Broader Context of Fed Trading Rules

The Federal Reserve tightened its ethics code in February 2022 after public scrutiny of trades by senior officials early in the COVID-19 pandemic. Former regional presidents Eric Rosengren of Boston and Robert Kaplan of Dallas bought and sold securities as the central bank prepared emergency measures to stabilize financial markets. Both men resigned and were later cleared of legal wrongdoing, yet the episode prompted the sweeping ban on individual stock holdings for policymakers.

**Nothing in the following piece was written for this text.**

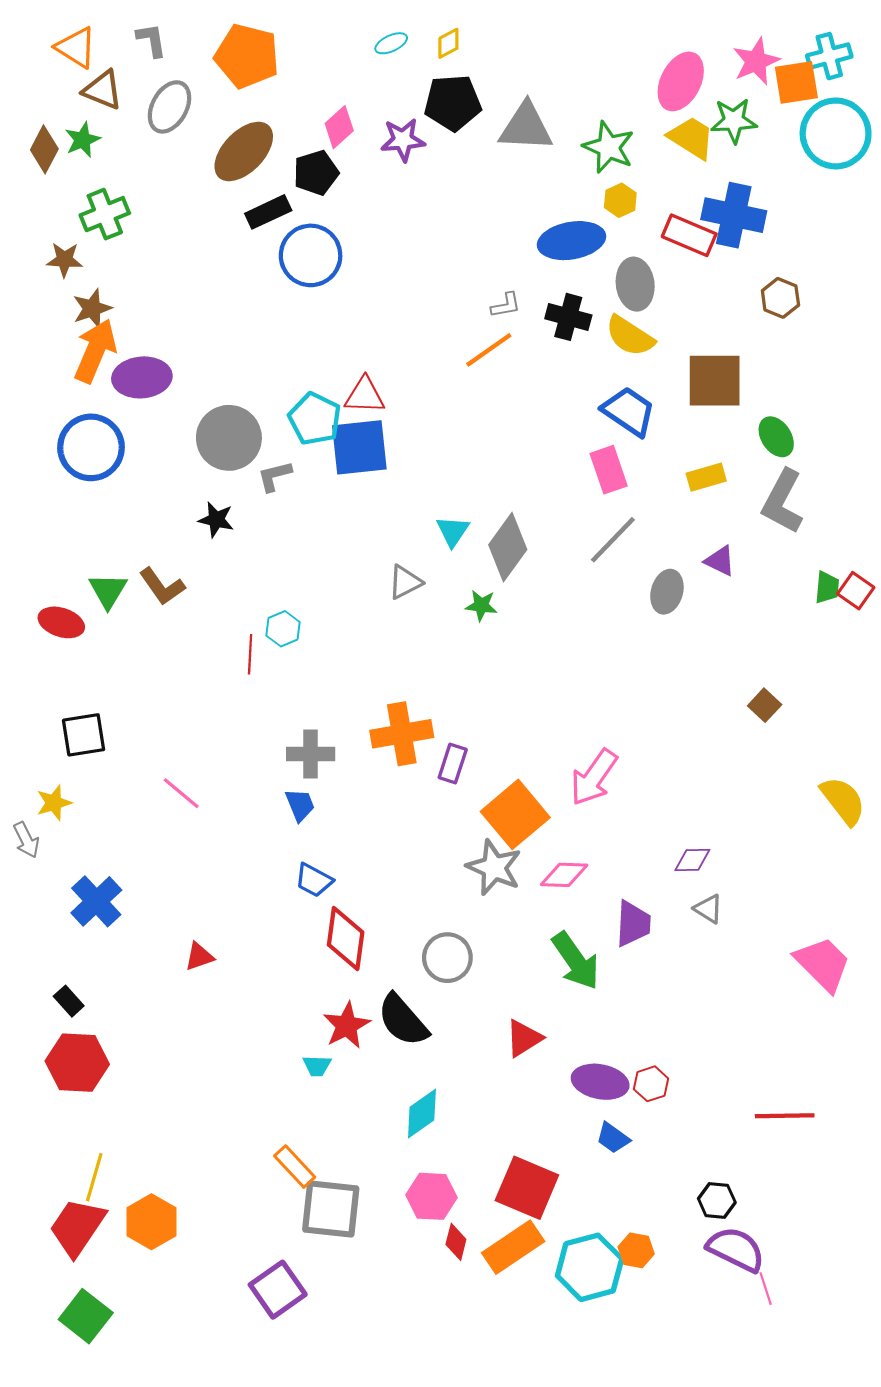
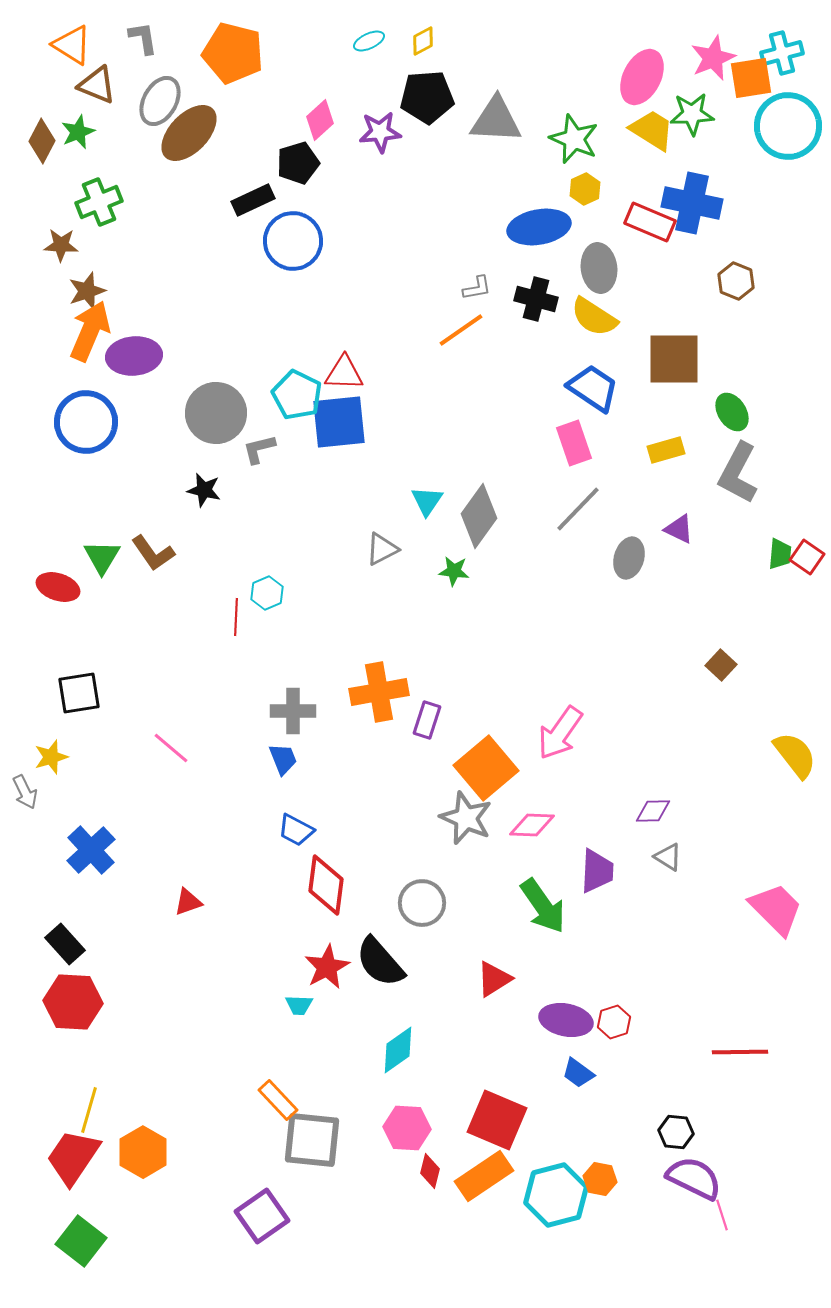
brown ellipse: (244, 151) -> (189, 133), moved
black rectangle: (69, 1001) -> (65, 944), size x1.4

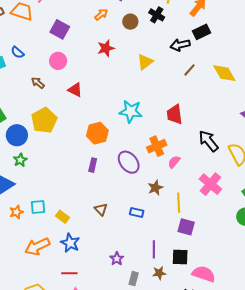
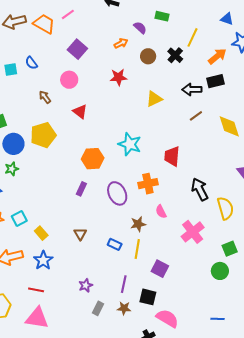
pink semicircle: (174, 162) -> (161, 212), moved, turned -80
yellow line: (179, 203) -> (137, 249), moved
cyan square: (38, 207) -> (19, 218), turned -35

Subsequent reviews have identified additional lapses. In 2024, the Fed’s inspector general concluded that Atlanta Fed President Raphael Bostic—who plans to retire in February—also violated trading policies. Though the inspector general found no evidence of intentional misconduct, the report recommended process improvements.

Full details of the Federal Reserve’s investment restrictions are available on the central bank’s ethics page and through the Office of Government Ethics, which oversees compliance for senior federal officials.

Under current rules, governors, presidents of regional banks and senior staff must divest individual stocks, bonds and cryptocurrencies, limit trading to diversified vehicles such as mutual funds, and observe a minimum 30-day holding period for any permitted purchase. In addition, no transactions are allowed during the week preceding or the day following an FOMC meeting.